Publicado em: 04/10/2018 19:31
Editoria: Notícia

Um projeto de lei que disciplina o uso das denominações “cartório” e “cartório extrajudicial” em todo o estado da Bahia foi apresentado na Assembleia Legislativa (ALBA) pelo deputado Targino Machado (DEM). As denominações são exclusivas de repartições que exercem serviços notariais e de registro como delegatários de serviços públicos.

A proposição veda aos despachantes ou a qualquer outro tipo de pessoa física ou jurídica assemelhada, a utilização dos referidos termos no seu nome empresarial, firma, denominação ou nome fantasia. Além disso, eles não podem fazer qualquer menção a esses termos para descrever seus serviços em materiais de expediente, de divulgação e de publicidade, na internet ou em qualquer outro meio eletrônico, digital, impresso, de som ou imagem.

“Ocorre que diversas empresas privadas e pessoas físicas, que não foram aprovadas em concurso público para prestar serviço cartorial, utilizam o termo ‘cartório’ para definir os seus serviços privados de despachantes, e esse emprego induz os cidadãos e as pessoas jurídicas à falsa ideia de estarem usufruindo de serviços típicos dos cartórios. Essa prática configura publicidade enganosa, conduta expressamente vedada no Código de Defesa do Consumidor”, justifica o parlamentar.

MULTA

A desobediência da lei, segundo a proposta de Targino, pode levar o infrator a sanções de advertência, seguidas de multa de R$10 mil por infração, que dobrará a cada reincidência. O valor arrecadado com a aplicação da multa será revertido para o Fundo Estadual de Proteção ao Consumidor-FEPC/BA, ao qual caberá a tarefa de fiscalizar o cumprimento da lei e realizar campanha informativa ao consumidor.
-=-=-
ENUNCIADO 1:
Com base na notícia sobre o projeto de lei, responda:
(a) Que deputado apresentou o projeto e em qual casa legislativa?
(b) Qual é o valor da multa por infração prevista na proposta?
(c) Para qual fundo será revertido o valor arrecadado com as multas?
ENUNCIADO 2:
Segundo a notícia sobre o projeto de lei, em quais designações de identificação de despachantes e assemelhados fica vedado o uso dos termos "cartório" e "cartório extrajudicial"? Liste todas.

DADOS FORNECIDOS:
-=-=-
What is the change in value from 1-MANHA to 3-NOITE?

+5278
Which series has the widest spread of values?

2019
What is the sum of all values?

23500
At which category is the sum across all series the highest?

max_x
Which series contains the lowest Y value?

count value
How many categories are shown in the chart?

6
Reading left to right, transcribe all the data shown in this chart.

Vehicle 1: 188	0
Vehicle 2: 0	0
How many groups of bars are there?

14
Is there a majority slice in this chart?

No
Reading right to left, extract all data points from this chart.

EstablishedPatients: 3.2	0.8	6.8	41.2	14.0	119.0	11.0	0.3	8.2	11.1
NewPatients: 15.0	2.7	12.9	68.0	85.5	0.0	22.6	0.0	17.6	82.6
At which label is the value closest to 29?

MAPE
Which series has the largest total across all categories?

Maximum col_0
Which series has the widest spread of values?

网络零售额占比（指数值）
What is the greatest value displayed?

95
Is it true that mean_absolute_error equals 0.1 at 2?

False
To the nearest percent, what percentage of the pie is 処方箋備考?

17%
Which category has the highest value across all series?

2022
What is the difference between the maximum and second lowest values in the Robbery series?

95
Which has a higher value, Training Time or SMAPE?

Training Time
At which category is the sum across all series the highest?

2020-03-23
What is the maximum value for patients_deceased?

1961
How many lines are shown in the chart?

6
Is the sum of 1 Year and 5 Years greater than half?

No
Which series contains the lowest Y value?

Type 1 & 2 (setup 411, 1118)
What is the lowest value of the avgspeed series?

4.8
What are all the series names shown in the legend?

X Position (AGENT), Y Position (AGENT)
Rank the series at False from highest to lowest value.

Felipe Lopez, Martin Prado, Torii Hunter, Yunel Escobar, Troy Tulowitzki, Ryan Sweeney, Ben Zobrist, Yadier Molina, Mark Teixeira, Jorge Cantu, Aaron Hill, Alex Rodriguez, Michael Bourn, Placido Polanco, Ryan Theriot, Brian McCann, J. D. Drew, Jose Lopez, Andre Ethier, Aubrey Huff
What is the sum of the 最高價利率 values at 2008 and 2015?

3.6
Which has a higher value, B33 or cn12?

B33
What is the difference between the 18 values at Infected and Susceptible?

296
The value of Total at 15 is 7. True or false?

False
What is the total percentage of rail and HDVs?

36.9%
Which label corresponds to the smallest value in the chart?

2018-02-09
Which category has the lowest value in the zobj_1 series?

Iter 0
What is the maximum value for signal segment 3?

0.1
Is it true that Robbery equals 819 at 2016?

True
-=-=-
RESOLUÇÃO 1:
(a) O deputado Targino Machado (DEM), na Assembleia Legislativa da Bahia (ALBA).
(b) R$10 mil por infração, valor que dobra a cada reincidência.
(c) Para o Fundo Estadual de Proteção ao Consumidor-FEPC/BA.

RESOLUÇÃO 2:
- Nome empresarial
- Firma
- Denominação
- Nome fantasia